Когда пришло время заканчивать школу, мы решили, что поеду поступать в Москву. Была идея учиться в Новосибирске, но остановились на Москве. Ладно. Отпустили, приехал, поступил, начал подрабатывать. Вместе с однокурсницей — она знала о моей ориентации — снимали крохотную «однушку» чёрт знает где, рядом с метро. Тогда же я понял, что мне нужен сексуальный партнёр, хотя нет, я и раньше понял, но не решался. Списался в интернете с парнем, встретились ради секса. Приехал ко мне: скованный, одет обычно, с рюкзаком. После — лежим на кровати, слово за слово. И выясняется, что он православный послушник… Меня взбесило это, я его сразу выгнал. Он считал, что гомосексуальность — низость, чего только ни говорил, однако это не помешало ему лежать на моей кровати.

Где-то через полгода я обратился к врачу, она направила меня сдать анализы. Потом оказалось, что у меня ВИЧ. Не могу с уверенностью сказать, что получил его от того послушника, хотя это был единственный случай, когда я не использовал средства защиты. В любом случае я на него зла не держу, так случилось. Что я чувствовал, увидев, что я плюс? Первую неделю не выходил из квартиры, даже спать не мог. Потом отошёл, начал гуглить, успокоился. Терапию принимаю года три. В ней ничего страшного нет.

Заметил по себе, что стал чаще посещать католическую церковь, а не православную. Не знаю, связано ли это с моим опытом… Это приносит душевное спокойствие, а католики способны принять тебя таким, какой ты есть. Конечно, гомосексуальность неприемлема, но католики всё поймут. К тому же, в католической церкви очень много геев, а в православной, скорее, тяготеют к несовершеннолетним мальчикам… Моя мама молится за меня, она святая. Наверное, у православных священников меньше какой-то святости, толерантности и всепрощения… Святость у них выборочная, мне кажется.
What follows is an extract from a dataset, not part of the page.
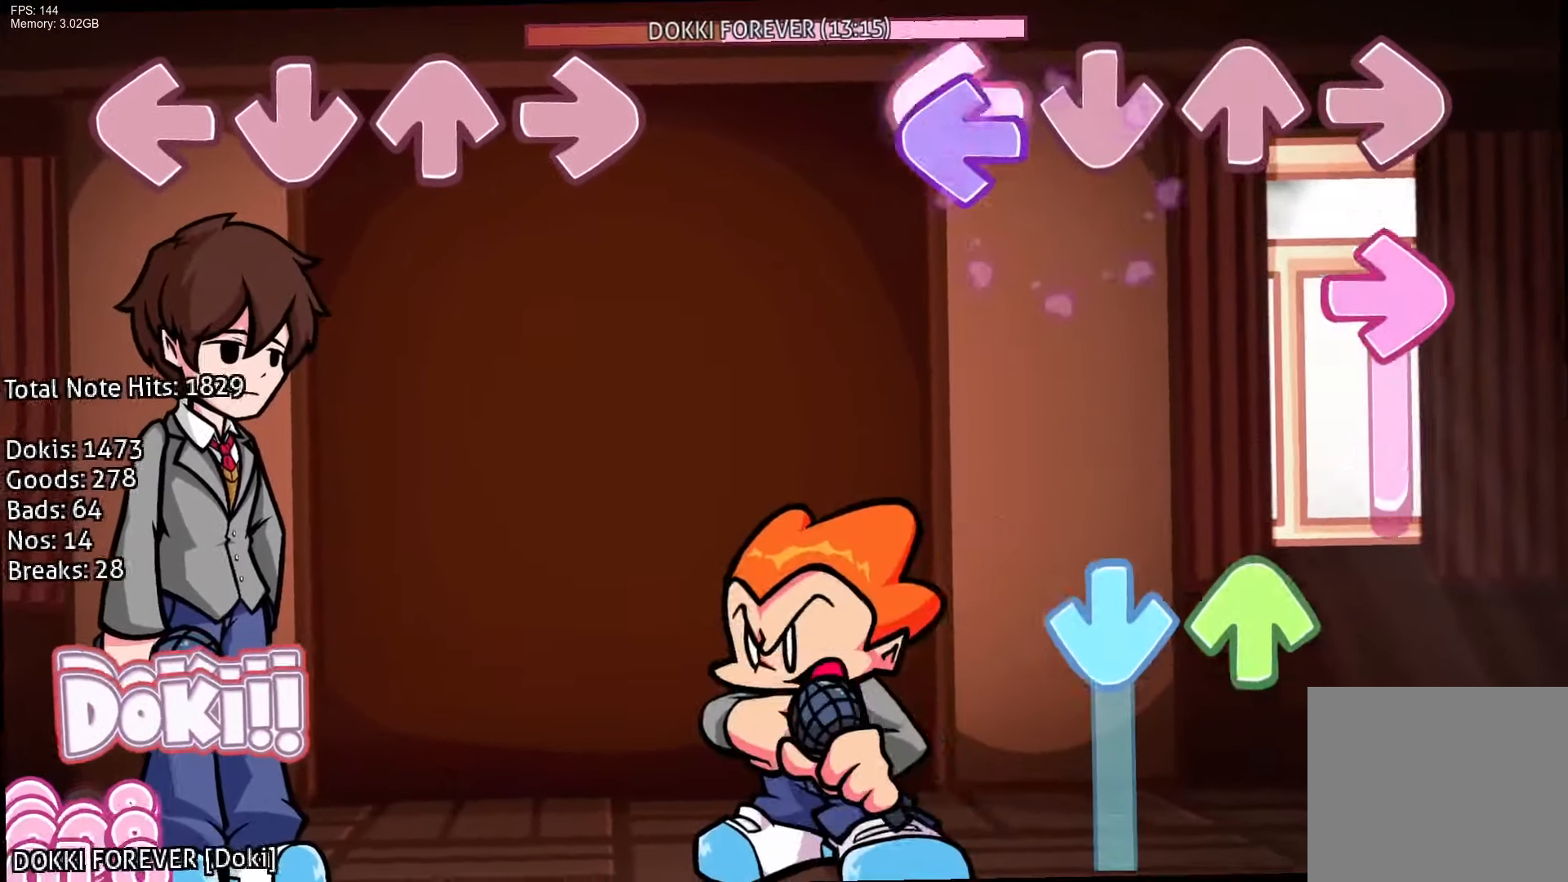
{"buttons": ["CROSS", "DPAD_UP"], "events": [[67, "L1", "up"], [100, "R1", "down"], [133, "L1", "down"], [283, "DPAD_UP", "down"], [300, "CROSS", "down"], [300, "R1", "up"], [317, "L1", "up"]]}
Но даже страшно не то, что многие из ВИЧ-положительных не знают о своём статусе или узнают поздно. Действительно не по себе становится тогда, когда ты плюс и приходишь лечить те же зубы, а тебе приходится давать взятку. Если тебе нужны имплантаты или хирургическое вмешательство — тем более. Я очень много о таком читал и слышал. Редко, где есть медицинский сервис для ВИЧ-положительных. Даже узнавать не хочу, как обстоят дела в Омске. Вот это ощущение, что ты один со своим диагнозом и что даже государства как будто и нет рядом с тобой, — вот это страшно.

Дмитрий Уфимцев, заместитель председателя правления общественной организации «Гуманитарный проект»

Казалось бы, это странно, но ВИЧ-инфекция поднимает вопросы прав человека как никакая другая. И если будет дискриминационное законодательство, позиция прессинга со стороны здравоохранения к тем же потребителям наркотиков, то эта стигматизация не будет способствовать тому, что люди пойдут сдавать анализы на ВИЧ-инфекцию, проходить тестирование и вообще пользоваться медицинским сервисом. Следовательно, нам не удастся остановить эпидемию.

Уязвимые группы — люди, употребляющие наркотики, мужчины, практикующие секс с мужчинами (МСМ), и работники коммерческого секса — стигматизируются даже не из-за ВИЧ-статуса, а сами по себе, из-за принадлежности к этим группам. Кроме того, эпидемия среди уязвимых групп скрыта. Сейчас никто не будет открыто говорить на приёме у врача, что он гей или бисексуал. С людьми, употребляющими наркотики происходит примерно то же — они не получают медицинскую помощь, так как знают, что в медицинских учреждения к ним будет предвзятое отношение. Поэтому зачастую эти люди могут вытеснять мысли о ВИЧ и стараться избегать врачей.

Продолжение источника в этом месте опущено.